Puerto Rico Tourism Company
Apart from water, coffee is the most popular beverage on the planet, and in Puerto Rico, this “black gold” has been an integral part of the culture for centuries – by the late 19th century, this small island had become one of the world’s primary producers, supporting hundreds of haciendas (plantations), with coffee production dominating much of the economy. Now just thirty-some remain, mostly dedicated to producing gourmet beans yielding smooth sweet brews for the high-end market, as well as keeping Puerto Rico coffee culture and heritage alive and vibrant. And a handful are happy to receive visitors – here are four great examples (plus a couple of extras!).

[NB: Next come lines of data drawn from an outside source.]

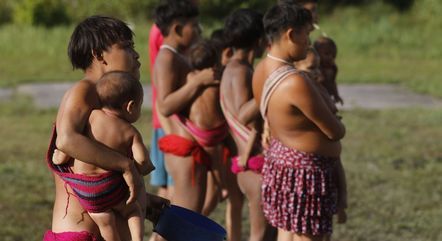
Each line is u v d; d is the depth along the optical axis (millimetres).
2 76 35031
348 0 56750
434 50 42156
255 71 8945
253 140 9852
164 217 7289
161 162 11648
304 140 8375
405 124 23406
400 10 55656
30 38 44688
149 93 30188
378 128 22672
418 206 14867
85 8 53812
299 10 8375
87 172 6508
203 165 10438
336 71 10258
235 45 10086
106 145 6438
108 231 6512
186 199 10430
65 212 6672
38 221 13891
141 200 6688
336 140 8484
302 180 8422
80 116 6426
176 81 10469
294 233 8586
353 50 42938
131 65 6797
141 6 54469
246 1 54125
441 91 29969
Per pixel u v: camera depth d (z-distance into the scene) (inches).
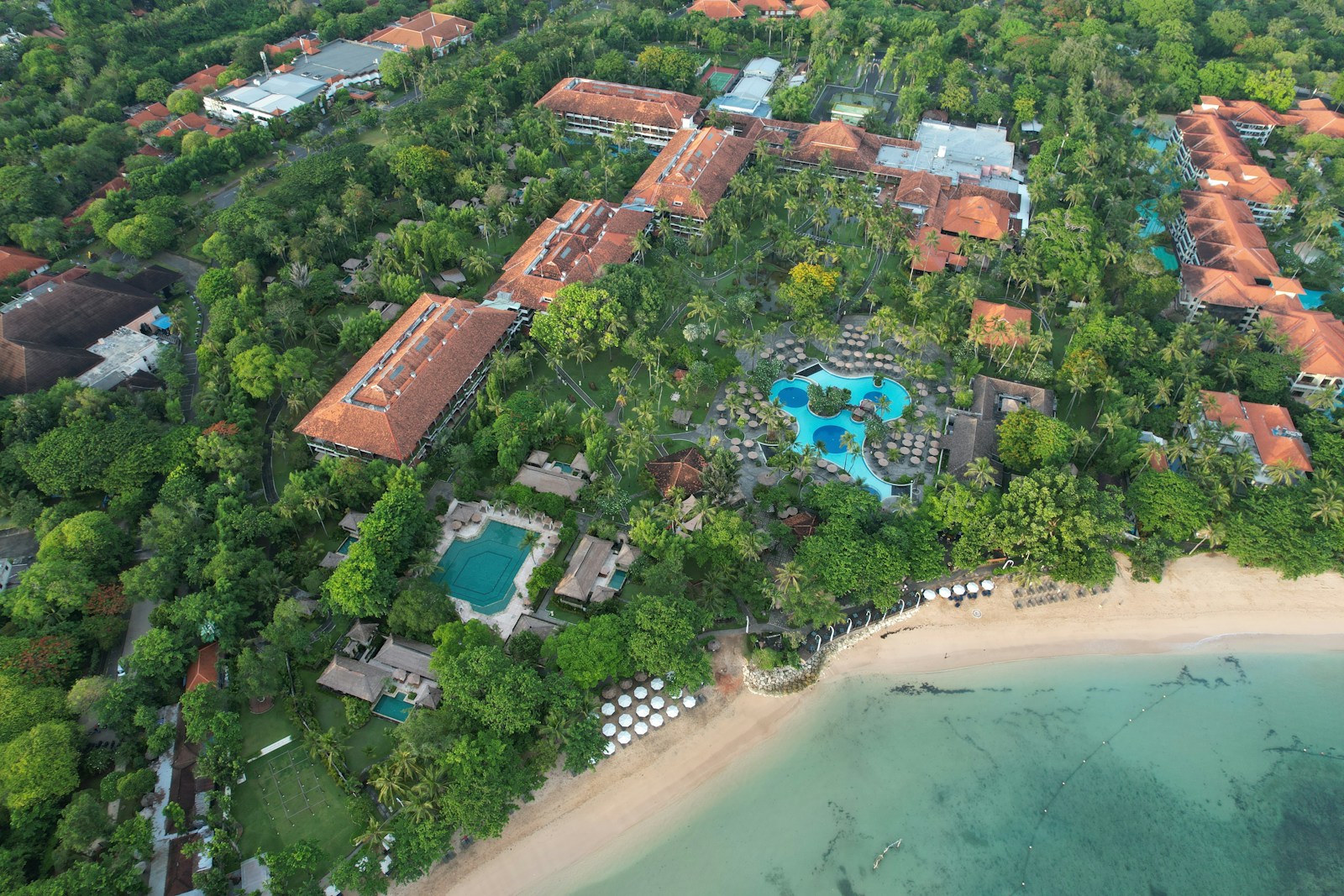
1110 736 5162.4
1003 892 4534.9
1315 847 4717.0
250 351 6752.0
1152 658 5536.4
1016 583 5816.9
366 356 6879.9
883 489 6348.4
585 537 5812.0
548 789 4805.6
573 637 5019.7
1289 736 5172.2
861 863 4606.3
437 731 4557.1
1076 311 7465.6
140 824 4234.7
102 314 7436.0
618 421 6889.8
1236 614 5757.9
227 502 5753.0
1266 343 7190.0
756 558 5531.5
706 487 6067.9
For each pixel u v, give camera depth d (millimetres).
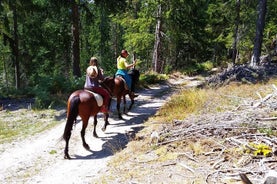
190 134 8477
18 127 12281
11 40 23922
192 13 30500
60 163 8578
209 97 12109
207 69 37625
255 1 29234
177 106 12586
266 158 6672
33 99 17453
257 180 5965
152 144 8672
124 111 13648
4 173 8062
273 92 11266
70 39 34250
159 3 27984
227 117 8945
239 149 7164
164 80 27172
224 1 33312
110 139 10289
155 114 12938
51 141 10469
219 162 6918
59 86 18219
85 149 9555
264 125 7996
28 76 34062
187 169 6918
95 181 7152
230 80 16141
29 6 22016
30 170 8203
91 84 9719
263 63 21812
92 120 12828
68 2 21141
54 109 14938
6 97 17844
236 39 31516
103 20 49938
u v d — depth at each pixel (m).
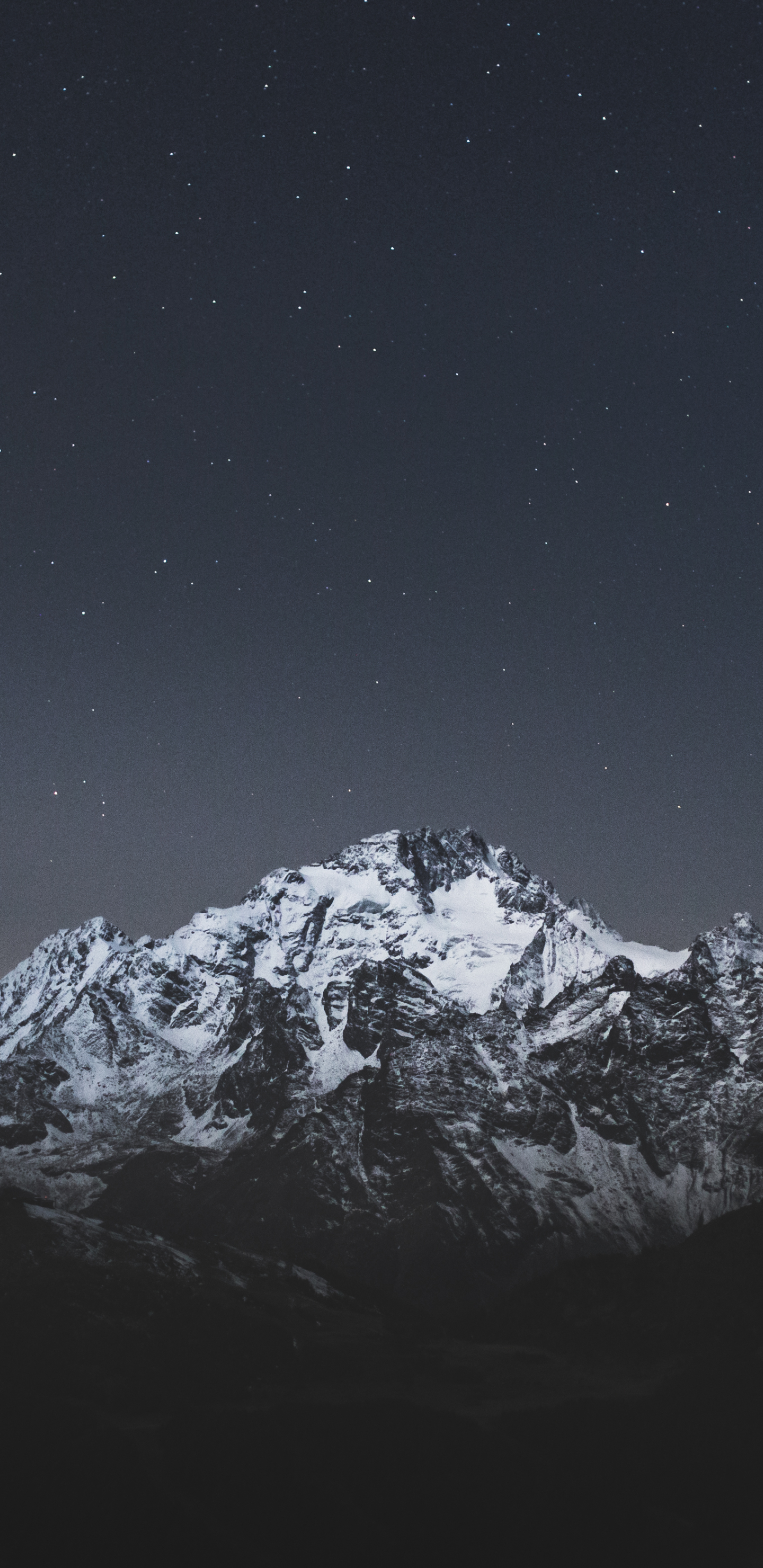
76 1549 101.31
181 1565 100.94
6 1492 104.69
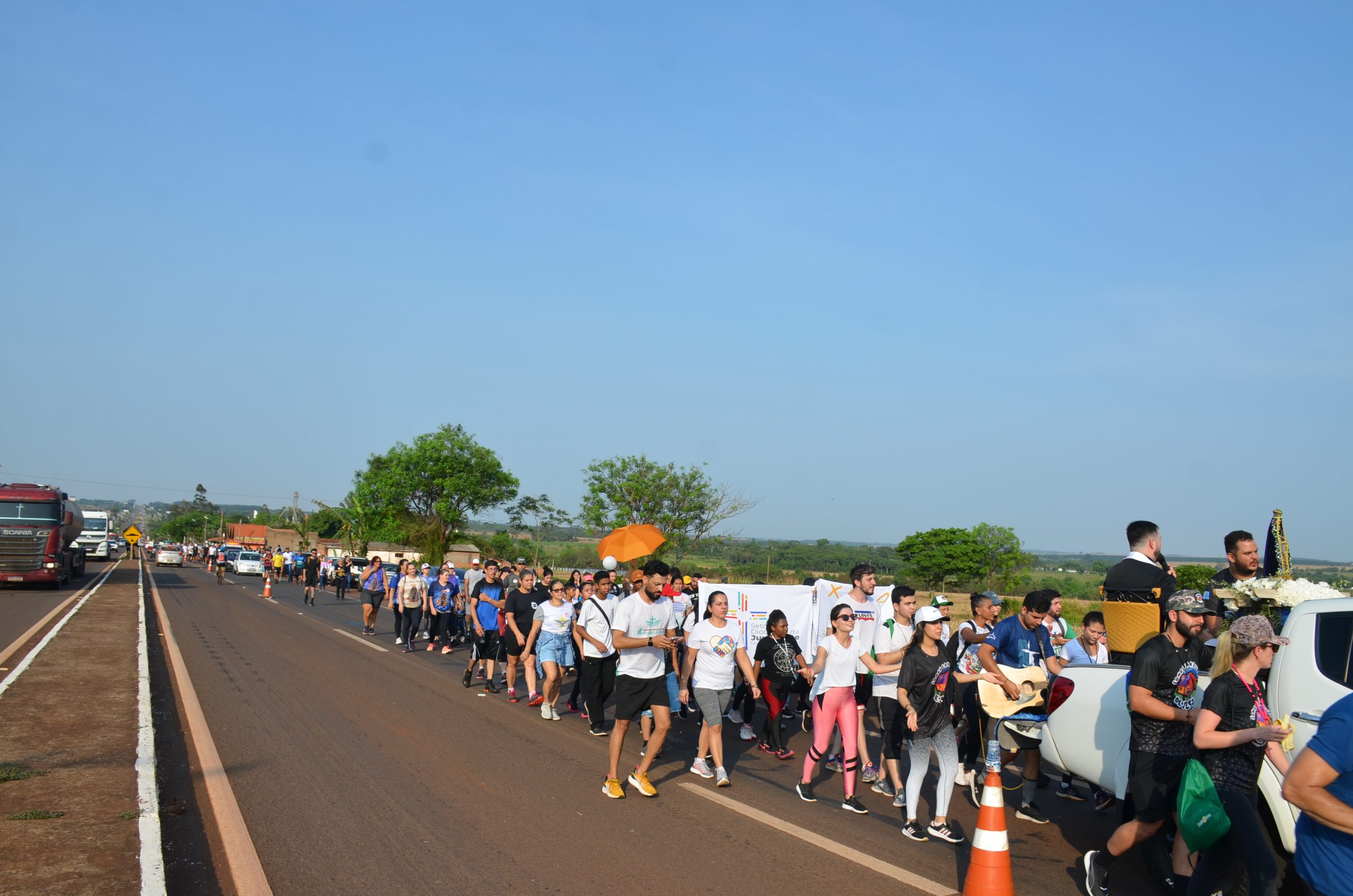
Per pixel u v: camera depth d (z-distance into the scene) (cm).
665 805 764
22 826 608
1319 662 546
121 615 2191
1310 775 368
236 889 549
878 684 809
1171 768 553
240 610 2761
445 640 1825
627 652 791
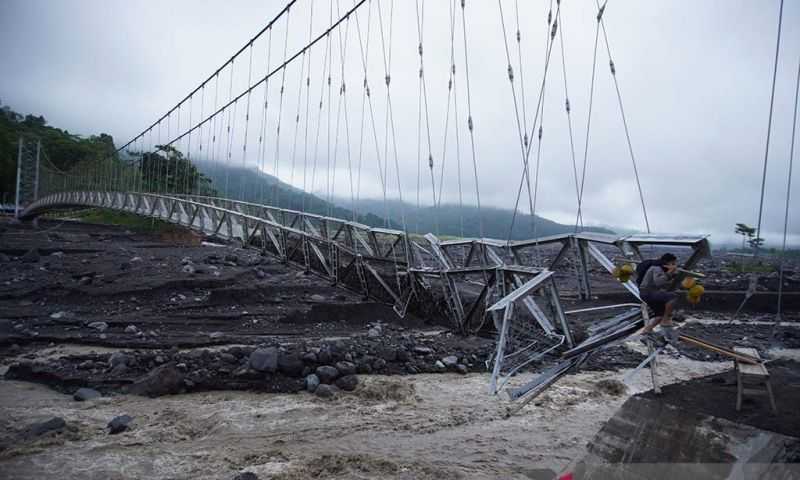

Located outside Ponce, Puerto Rico’s second largest city (and an easy drive of just under two hours south from San Juan), Buena Vista is one of the island’s oldest extant haciendas, founded in 1833 by Venezuelan immigrant Salvador Vives (it’s also known as Hacienda Vives), who went on to become that city’s mayor. Spectacularly sited and now owned by the Puerto Rico Conservation Trust, the 139-hectare (468-acre) spread is centred around a historic, two-storey casona (great house) surrounded by meticulously restored vintage machinery to collect, roast, and otherwise process coffee beans – including, for example, a first-of-its-kind restored hydraulic turbine that once again turns on the Canas River. Ninety-minute tours are offered in English mornings from Monday through Thursday. A memorable experience, indeed!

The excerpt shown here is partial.